Alexander Dinelaris’s adaption of Lawrence Kasdan’s screenplay truncates and amalgamates the story (so I am told as I have not seen the 1992 film and was a tad disgruntled by some of the leaps in the storyline), but squeezing the narrative between high octane dance, much bling and superb iconic anthems allows little room to develop the characters, leaving love interest Hollyoaks’ Joe Roscoe Ayden Callaghan as the eponymous, stereotypical bodyguard Frank as little more than a cipher with a rushed past history and a great knowledge of cars.

Dour, silent and belying his mantra that he ‘doesn’t do celebrities’, the elite pro fails to impress with rookie mistakes (the not locking doors, sneaking a world famous star out for a secretive evening and persuading her to sing in a bar and not noticing a missing security pass still rankle third time of seeing), little palpable chemistry with his leading lady but a tremendous karaoke turn.

A plethora of lads step up as Fletcher with Sam Stephens (young Simba in The Lion King) impressing on press night; Phil Atkinson (EastEnders’ Woody), James Groom, Graham Elwell (Of Mice and Men UK tour) and John Macauley wring every ounce of expectation and ham as Marron’s lackeys and mentors while Marios Nicolaides is suitably menacing as The Stalker.

Tim Hatley’s set has switched to sumptuous curtains to frame Marron mansion vignettes (but a tad see-through and short adds distraction); fabulous and dramatic dance sets and plenty of screens for Duncan McLean’s clever projections before opening on the sweaty press of a nightclub, sleazy café or Oscar awards.

Once again, Mark Henderson’s lighting steals the show.

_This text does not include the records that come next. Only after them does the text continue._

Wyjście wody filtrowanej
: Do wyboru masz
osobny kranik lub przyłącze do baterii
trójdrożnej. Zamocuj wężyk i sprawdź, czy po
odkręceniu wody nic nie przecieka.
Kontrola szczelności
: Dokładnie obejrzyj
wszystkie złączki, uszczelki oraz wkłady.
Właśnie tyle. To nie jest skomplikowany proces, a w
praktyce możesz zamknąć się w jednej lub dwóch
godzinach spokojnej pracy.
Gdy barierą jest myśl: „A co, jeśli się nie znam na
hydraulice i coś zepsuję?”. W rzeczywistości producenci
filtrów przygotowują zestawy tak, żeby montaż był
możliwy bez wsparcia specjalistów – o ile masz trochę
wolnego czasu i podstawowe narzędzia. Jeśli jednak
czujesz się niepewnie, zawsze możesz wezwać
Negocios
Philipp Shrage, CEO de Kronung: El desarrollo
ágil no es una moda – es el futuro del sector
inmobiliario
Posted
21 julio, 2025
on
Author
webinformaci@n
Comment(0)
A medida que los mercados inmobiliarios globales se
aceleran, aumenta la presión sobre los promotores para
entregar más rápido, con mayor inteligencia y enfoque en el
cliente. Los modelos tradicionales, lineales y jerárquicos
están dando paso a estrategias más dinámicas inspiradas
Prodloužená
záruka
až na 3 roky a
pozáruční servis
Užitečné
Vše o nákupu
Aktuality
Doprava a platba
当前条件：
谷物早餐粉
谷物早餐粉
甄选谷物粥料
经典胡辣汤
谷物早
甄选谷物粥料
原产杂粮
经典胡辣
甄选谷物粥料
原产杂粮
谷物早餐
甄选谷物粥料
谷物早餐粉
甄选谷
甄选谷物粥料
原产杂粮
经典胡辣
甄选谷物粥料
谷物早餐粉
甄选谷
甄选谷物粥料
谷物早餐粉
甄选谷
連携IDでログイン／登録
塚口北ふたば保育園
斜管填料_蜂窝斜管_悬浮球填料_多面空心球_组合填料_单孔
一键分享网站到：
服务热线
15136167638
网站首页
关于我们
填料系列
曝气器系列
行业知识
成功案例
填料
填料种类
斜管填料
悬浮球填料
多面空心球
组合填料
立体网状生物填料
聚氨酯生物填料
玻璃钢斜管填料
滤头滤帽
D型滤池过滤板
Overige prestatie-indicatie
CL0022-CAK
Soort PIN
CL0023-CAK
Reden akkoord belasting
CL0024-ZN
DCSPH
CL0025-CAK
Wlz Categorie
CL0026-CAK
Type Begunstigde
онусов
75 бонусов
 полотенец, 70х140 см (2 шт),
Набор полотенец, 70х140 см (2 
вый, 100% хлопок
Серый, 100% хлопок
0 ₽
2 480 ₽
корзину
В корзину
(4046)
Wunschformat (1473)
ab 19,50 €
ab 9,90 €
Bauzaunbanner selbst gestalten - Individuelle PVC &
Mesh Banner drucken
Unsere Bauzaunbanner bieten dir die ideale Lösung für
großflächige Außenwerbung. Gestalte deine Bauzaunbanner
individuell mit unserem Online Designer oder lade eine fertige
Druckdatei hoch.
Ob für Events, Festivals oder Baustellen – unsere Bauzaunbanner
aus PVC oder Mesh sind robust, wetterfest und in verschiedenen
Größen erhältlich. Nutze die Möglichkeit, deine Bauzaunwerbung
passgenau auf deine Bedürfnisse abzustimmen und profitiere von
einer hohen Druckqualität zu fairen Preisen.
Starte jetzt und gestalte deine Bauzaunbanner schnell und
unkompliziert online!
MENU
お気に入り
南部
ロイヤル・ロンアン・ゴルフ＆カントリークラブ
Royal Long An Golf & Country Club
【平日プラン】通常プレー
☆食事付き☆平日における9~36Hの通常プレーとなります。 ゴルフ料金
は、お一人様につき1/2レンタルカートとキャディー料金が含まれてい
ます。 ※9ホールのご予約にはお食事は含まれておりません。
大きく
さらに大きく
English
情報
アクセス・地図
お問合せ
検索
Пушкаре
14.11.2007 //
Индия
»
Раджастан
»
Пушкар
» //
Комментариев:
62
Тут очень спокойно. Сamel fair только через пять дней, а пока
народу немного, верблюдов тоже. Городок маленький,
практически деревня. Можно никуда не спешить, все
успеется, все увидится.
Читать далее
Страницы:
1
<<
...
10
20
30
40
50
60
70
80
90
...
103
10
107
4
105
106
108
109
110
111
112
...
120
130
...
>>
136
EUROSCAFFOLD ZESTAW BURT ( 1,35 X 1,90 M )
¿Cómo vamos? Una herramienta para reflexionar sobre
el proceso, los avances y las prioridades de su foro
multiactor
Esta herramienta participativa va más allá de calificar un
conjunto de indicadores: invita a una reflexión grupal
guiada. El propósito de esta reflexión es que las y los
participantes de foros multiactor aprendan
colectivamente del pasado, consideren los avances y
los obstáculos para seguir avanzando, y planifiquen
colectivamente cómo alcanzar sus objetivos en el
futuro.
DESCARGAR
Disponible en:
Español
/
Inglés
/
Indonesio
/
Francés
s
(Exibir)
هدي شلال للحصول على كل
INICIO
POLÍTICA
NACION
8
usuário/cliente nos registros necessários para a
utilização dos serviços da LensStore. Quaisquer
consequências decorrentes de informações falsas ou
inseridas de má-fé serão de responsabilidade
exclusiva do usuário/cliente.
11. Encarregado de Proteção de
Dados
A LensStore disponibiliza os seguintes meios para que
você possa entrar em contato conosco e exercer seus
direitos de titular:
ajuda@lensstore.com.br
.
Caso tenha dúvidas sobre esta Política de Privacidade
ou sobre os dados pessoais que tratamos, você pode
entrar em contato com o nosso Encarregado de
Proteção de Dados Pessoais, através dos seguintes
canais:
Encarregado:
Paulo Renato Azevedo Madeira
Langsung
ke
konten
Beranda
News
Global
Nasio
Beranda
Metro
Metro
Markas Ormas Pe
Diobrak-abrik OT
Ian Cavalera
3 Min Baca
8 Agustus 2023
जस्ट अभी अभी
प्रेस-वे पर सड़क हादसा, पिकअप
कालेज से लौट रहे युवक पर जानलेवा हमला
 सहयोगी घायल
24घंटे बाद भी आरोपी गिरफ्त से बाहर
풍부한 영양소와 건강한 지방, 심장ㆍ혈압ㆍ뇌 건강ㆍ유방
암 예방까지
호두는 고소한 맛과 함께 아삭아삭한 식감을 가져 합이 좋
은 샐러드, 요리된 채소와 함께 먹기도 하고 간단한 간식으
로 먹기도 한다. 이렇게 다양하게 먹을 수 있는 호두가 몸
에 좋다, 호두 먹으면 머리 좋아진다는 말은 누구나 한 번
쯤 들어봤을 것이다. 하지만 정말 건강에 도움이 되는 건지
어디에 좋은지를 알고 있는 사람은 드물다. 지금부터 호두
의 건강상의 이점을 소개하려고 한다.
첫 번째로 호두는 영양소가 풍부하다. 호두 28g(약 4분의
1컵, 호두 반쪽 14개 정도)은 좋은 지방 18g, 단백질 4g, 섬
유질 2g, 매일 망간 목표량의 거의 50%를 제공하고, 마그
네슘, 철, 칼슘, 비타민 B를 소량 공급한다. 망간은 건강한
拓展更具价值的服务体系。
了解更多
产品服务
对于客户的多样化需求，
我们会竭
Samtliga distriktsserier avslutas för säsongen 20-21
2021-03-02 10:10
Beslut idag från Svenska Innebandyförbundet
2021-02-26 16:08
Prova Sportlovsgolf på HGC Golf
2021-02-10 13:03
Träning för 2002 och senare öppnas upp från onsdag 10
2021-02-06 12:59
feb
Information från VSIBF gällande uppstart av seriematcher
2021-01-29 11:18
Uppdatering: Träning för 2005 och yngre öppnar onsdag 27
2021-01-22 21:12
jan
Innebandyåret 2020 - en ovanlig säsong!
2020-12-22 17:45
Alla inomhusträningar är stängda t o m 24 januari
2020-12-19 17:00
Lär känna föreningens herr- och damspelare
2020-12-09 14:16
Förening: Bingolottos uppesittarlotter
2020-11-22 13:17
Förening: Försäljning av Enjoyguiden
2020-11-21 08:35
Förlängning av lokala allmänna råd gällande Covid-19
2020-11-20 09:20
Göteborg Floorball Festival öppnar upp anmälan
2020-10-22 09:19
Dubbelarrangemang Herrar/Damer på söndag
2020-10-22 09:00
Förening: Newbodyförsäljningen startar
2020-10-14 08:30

Lavish and spectacular or dark and brooding, atmosphere builds, tensions rise and glamour glitters.

As tempting as it is to join in, after the headline evictions of exuberant audiences earlier this year, there was not a whisper-sing to be heard—until the climatic encore medley with everyone up on their feet giving it their best Whitney to the live music from the pit.